## WORK INSTRUCTION
Would you transcribe the whole listing exactly, minus its pictures?

## DATA BLOCK

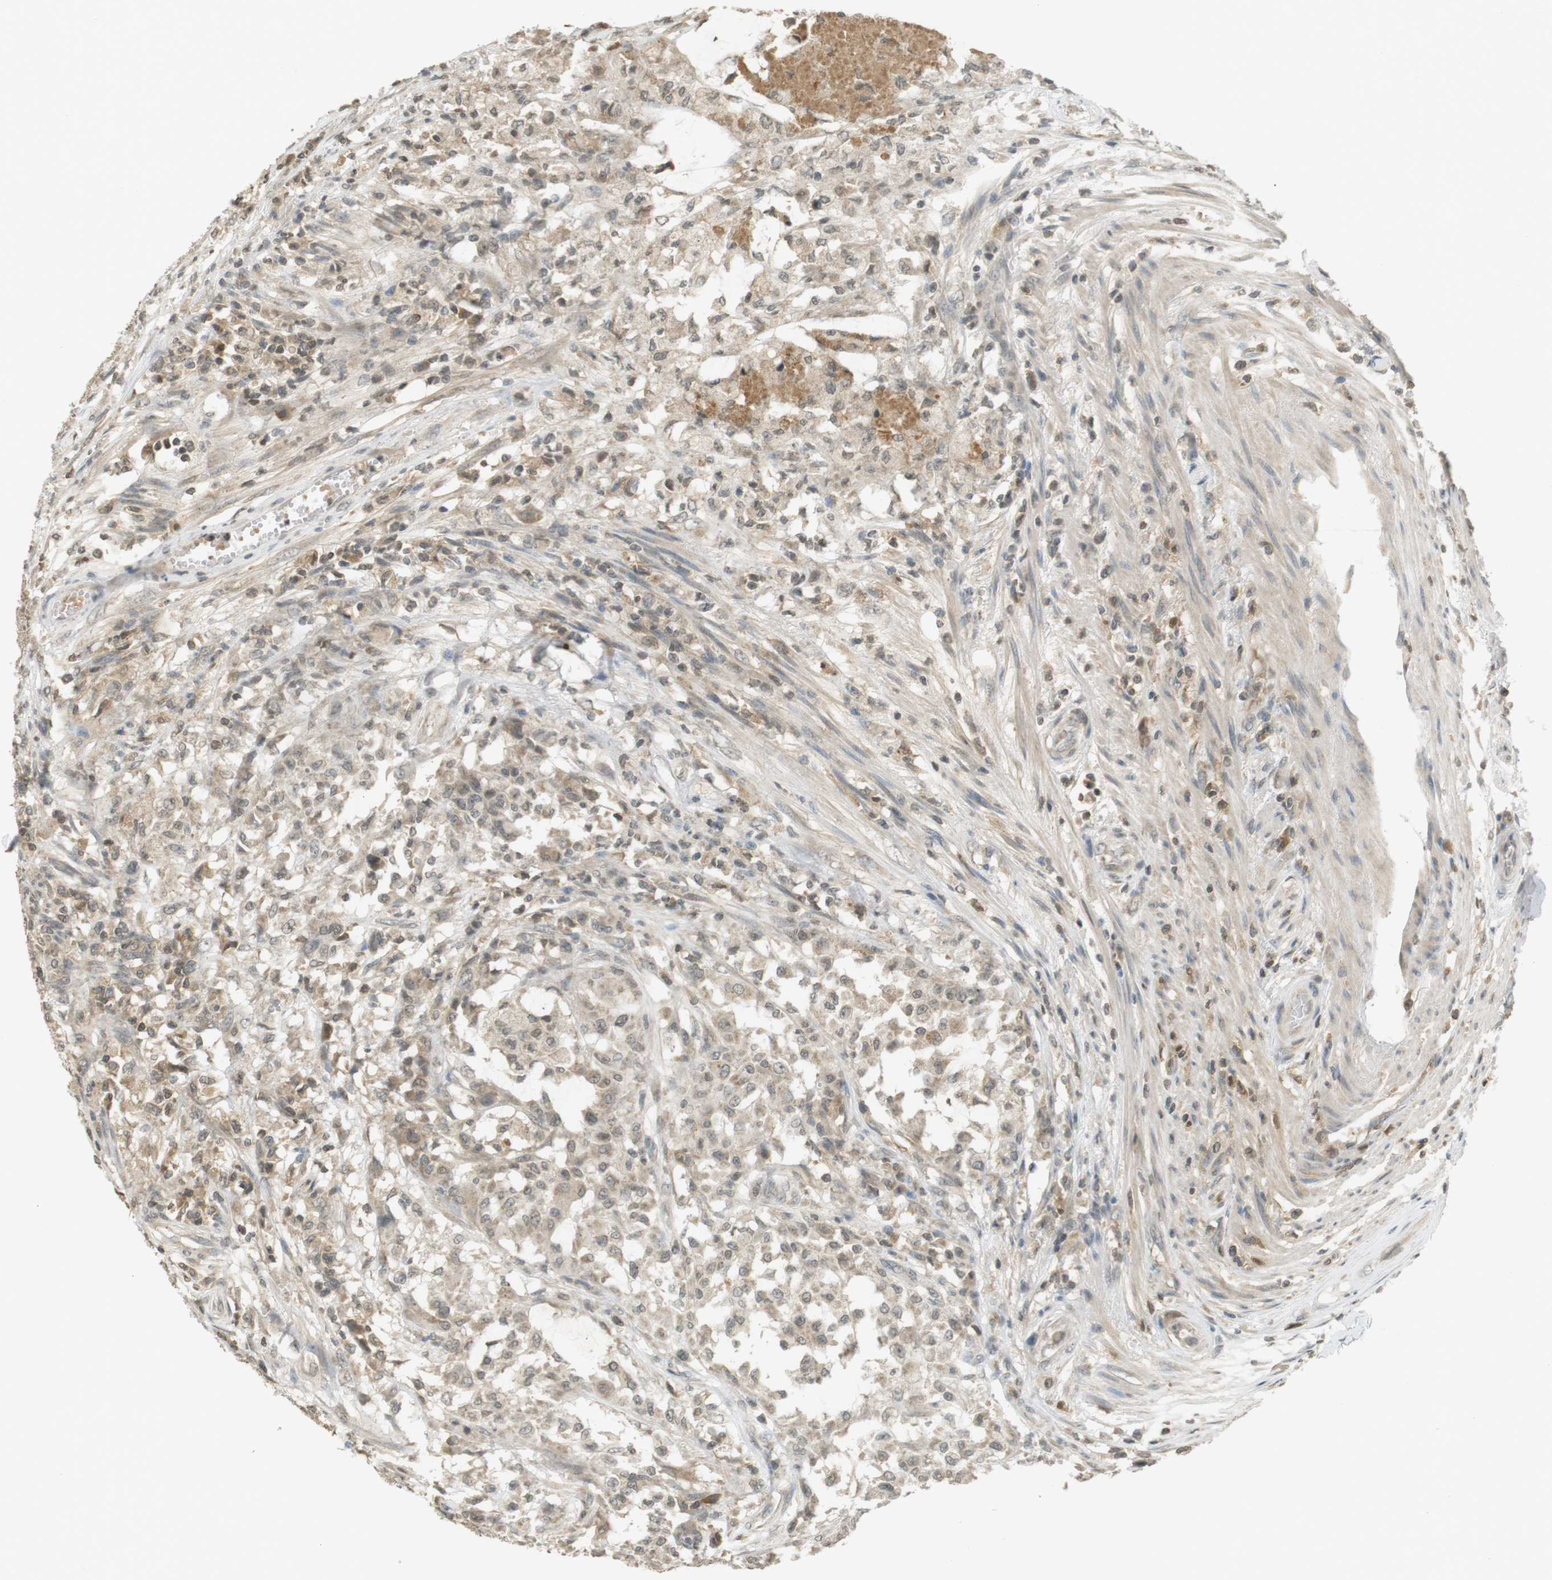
{"staining": {"intensity": "weak", "quantity": "<25%", "location": "cytoplasmic/membranous,nuclear"}, "tissue": "colorectal cancer", "cell_type": "Tumor cells", "image_type": "cancer", "snomed": [{"axis": "morphology", "description": "Normal tissue, NOS"}, {"axis": "morphology", "description": "Adenocarcinoma, NOS"}, {"axis": "topography", "description": "Rectum"}, {"axis": "topography", "description": "Peripheral nerve tissue"}], "caption": "DAB (3,3'-diaminobenzidine) immunohistochemical staining of human colorectal cancer (adenocarcinoma) demonstrates no significant positivity in tumor cells.", "gene": "SRR", "patient": {"sex": "male", "age": 92}}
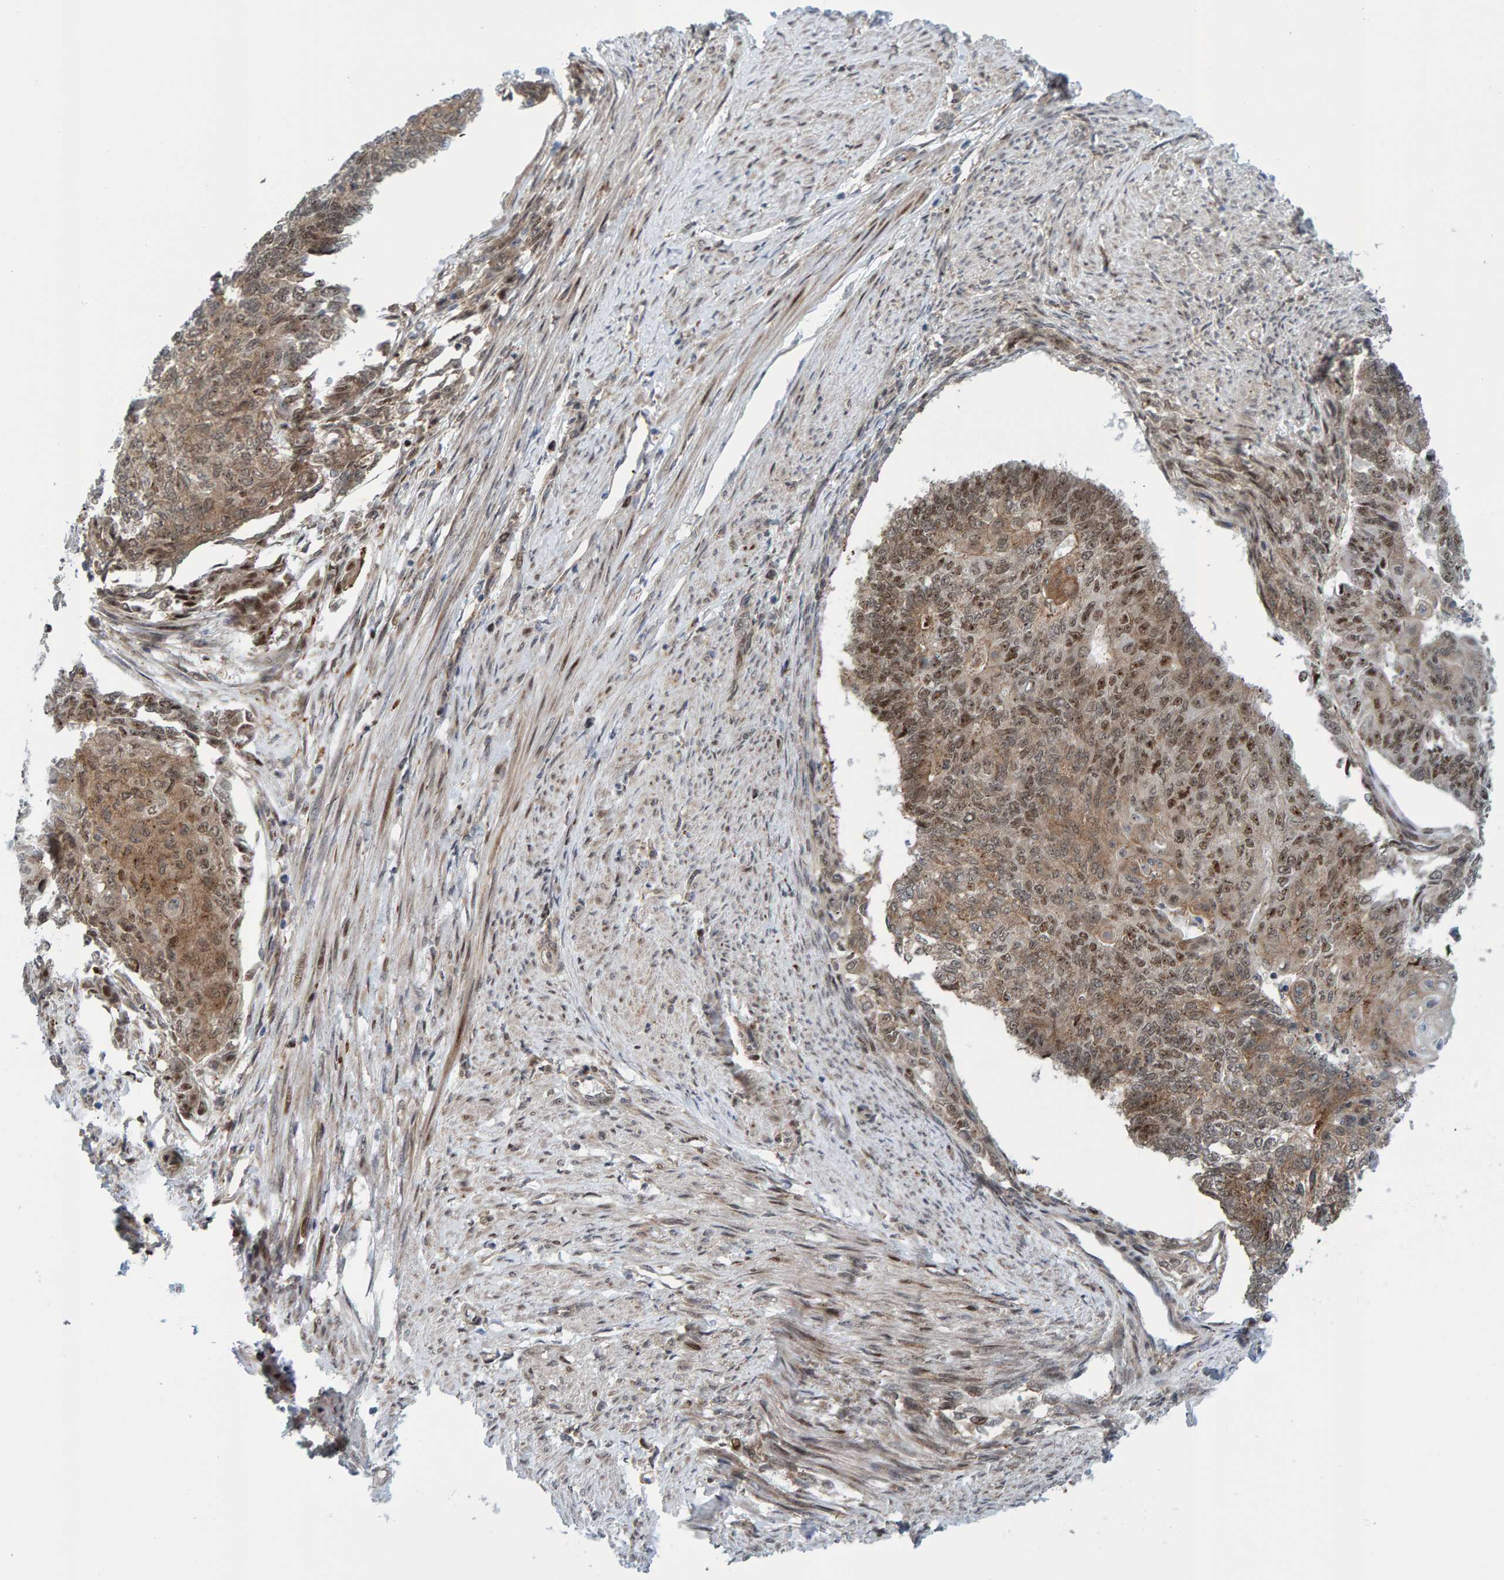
{"staining": {"intensity": "weak", "quantity": ">75%", "location": "cytoplasmic/membranous,nuclear"}, "tissue": "endometrial cancer", "cell_type": "Tumor cells", "image_type": "cancer", "snomed": [{"axis": "morphology", "description": "Adenocarcinoma, NOS"}, {"axis": "topography", "description": "Endometrium"}], "caption": "Human endometrial adenocarcinoma stained for a protein (brown) displays weak cytoplasmic/membranous and nuclear positive expression in approximately >75% of tumor cells.", "gene": "ZNF366", "patient": {"sex": "female", "age": 32}}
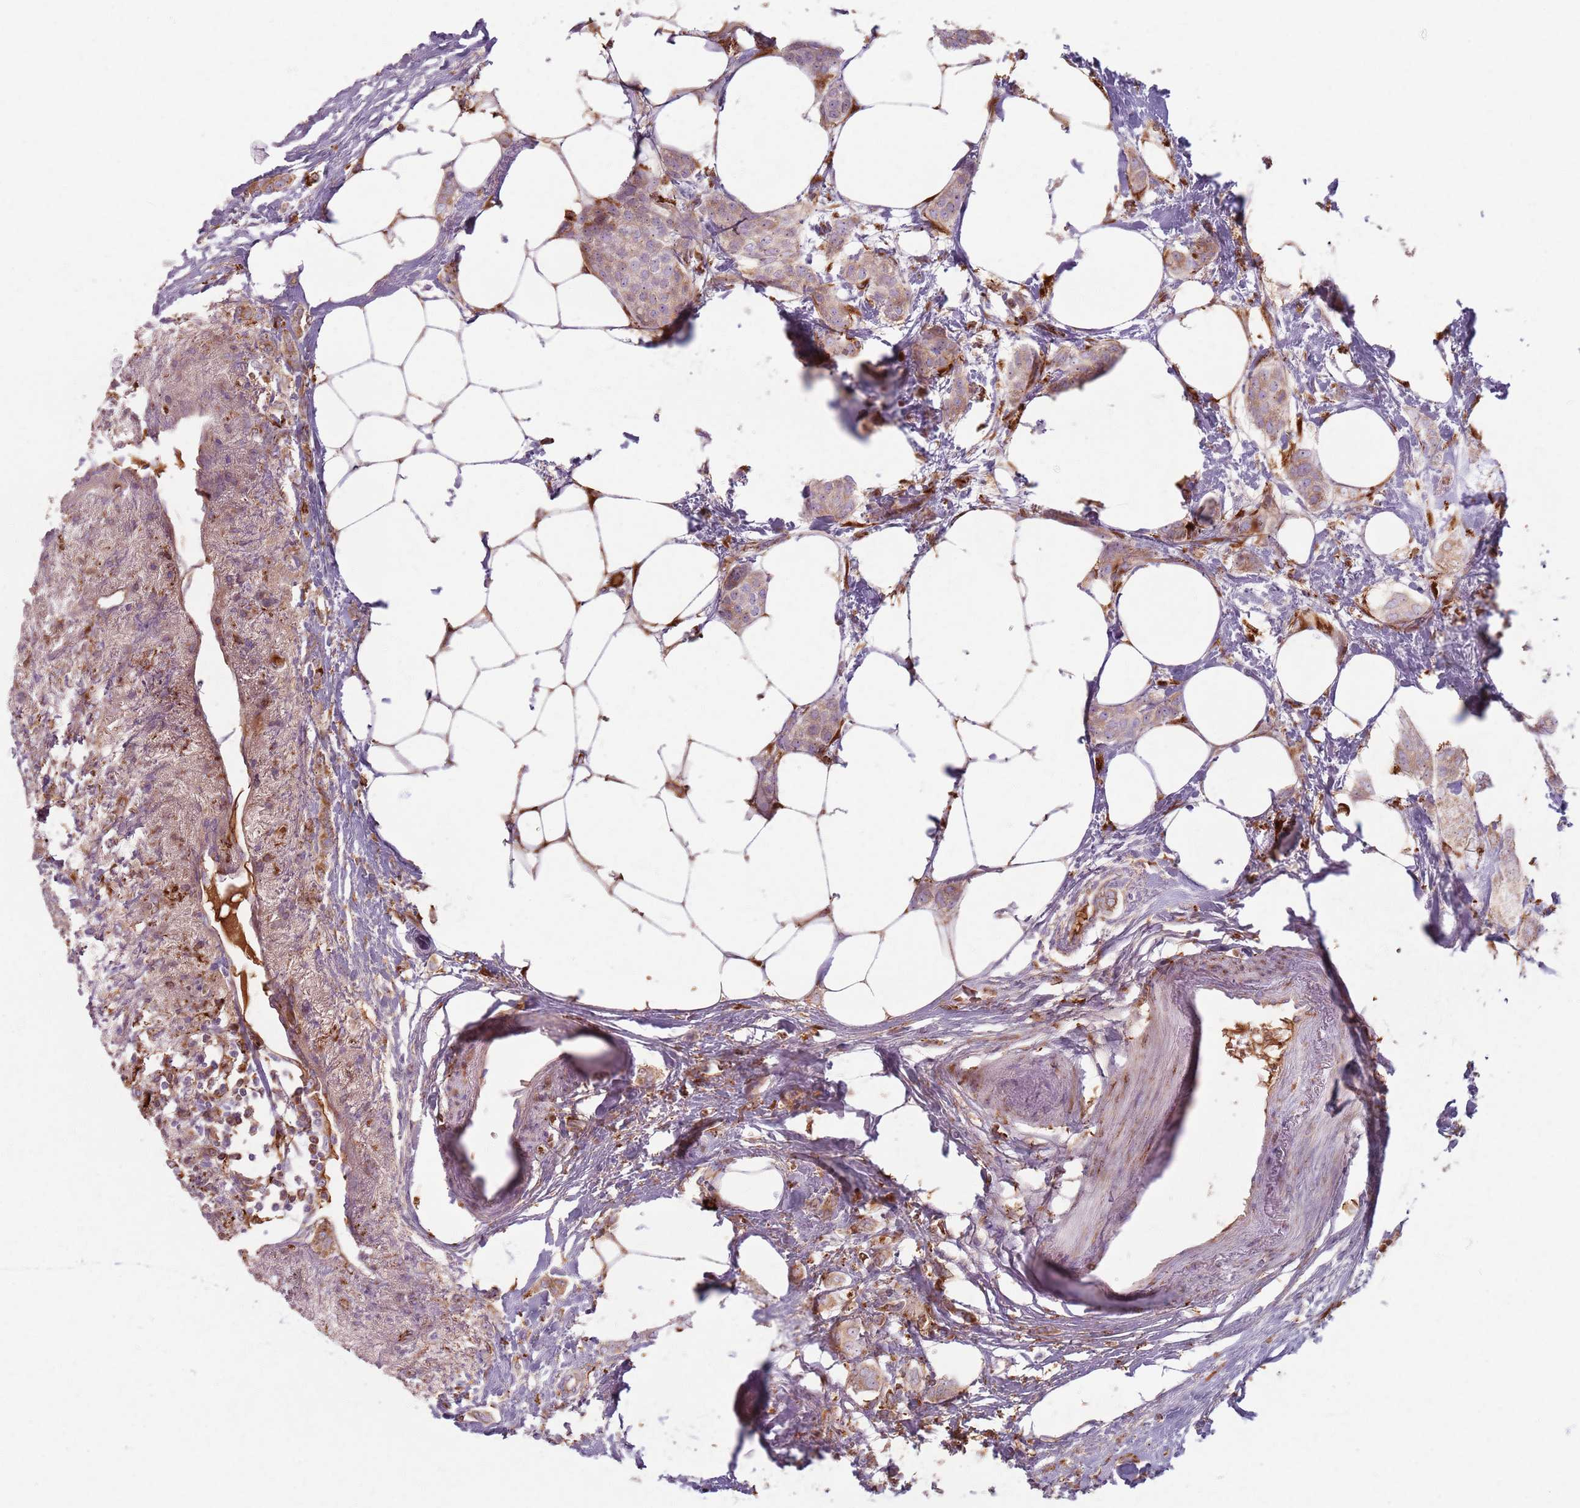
{"staining": {"intensity": "weak", "quantity": "25%-75%", "location": "cytoplasmic/membranous"}, "tissue": "breast cancer", "cell_type": "Tumor cells", "image_type": "cancer", "snomed": [{"axis": "morphology", "description": "Duct carcinoma"}, {"axis": "topography", "description": "Breast"}], "caption": "This is an image of immunohistochemistry (IHC) staining of breast invasive ductal carcinoma, which shows weak expression in the cytoplasmic/membranous of tumor cells.", "gene": "COLGALT1", "patient": {"sex": "female", "age": 72}}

## WRITTEN RESPONSE
{"staining": {"intensity": "weak", "quantity": "<25%", "location": "cytoplasmic/membranous,nuclear"}, "tissue": "colorectal cancer", "cell_type": "Tumor cells", "image_type": "cancer", "snomed": [{"axis": "morphology", "description": "Normal tissue, NOS"}, {"axis": "morphology", "description": "Adenocarcinoma, NOS"}, {"axis": "topography", "description": "Rectum"}, {"axis": "topography", "description": "Peripheral nerve tissue"}], "caption": "DAB (3,3'-diaminobenzidine) immunohistochemical staining of human colorectal cancer (adenocarcinoma) demonstrates no significant positivity in tumor cells.", "gene": "SRR", "patient": {"sex": "male", "age": 92}}
{"staining": {"intensity": "weak", "quantity": ">75%", "location": "cytoplasmic/membranous,nuclear"}, "tissue": "endometrial cancer", "cell_type": "Tumor cells", "image_type": "cancer", "snomed": [{"axis": "morphology", "description": "Adenocarcinoma, NOS"}, {"axis": "topography", "description": "Endometrium"}], "caption": "Human endometrial adenocarcinoma stained for a protein (brown) displays weak cytoplasmic/membranous and nuclear positive expression in approximately >75% of tumor cells.", "gene": "ZNF366", "patient": {"sex": "female", "age": 32}}
{"staining": {"intensity": "weak", "quantity": "25%-75%", "location": "cytoplasmic/membranous"}, "tissue": "breast cancer", "cell_type": "Tumor cells", "image_type": "cancer", "snomed": [{"axis": "morphology", "description": "Duct carcinoma"}, {"axis": "topography", "description": "Breast"}], "caption": "This is an image of immunohistochemistry (IHC) staining of breast invasive ductal carcinoma, which shows weak expression in the cytoplasmic/membranous of tumor cells.", "gene": "COLGALT1", "patient": {"sex": "female", "age": 72}}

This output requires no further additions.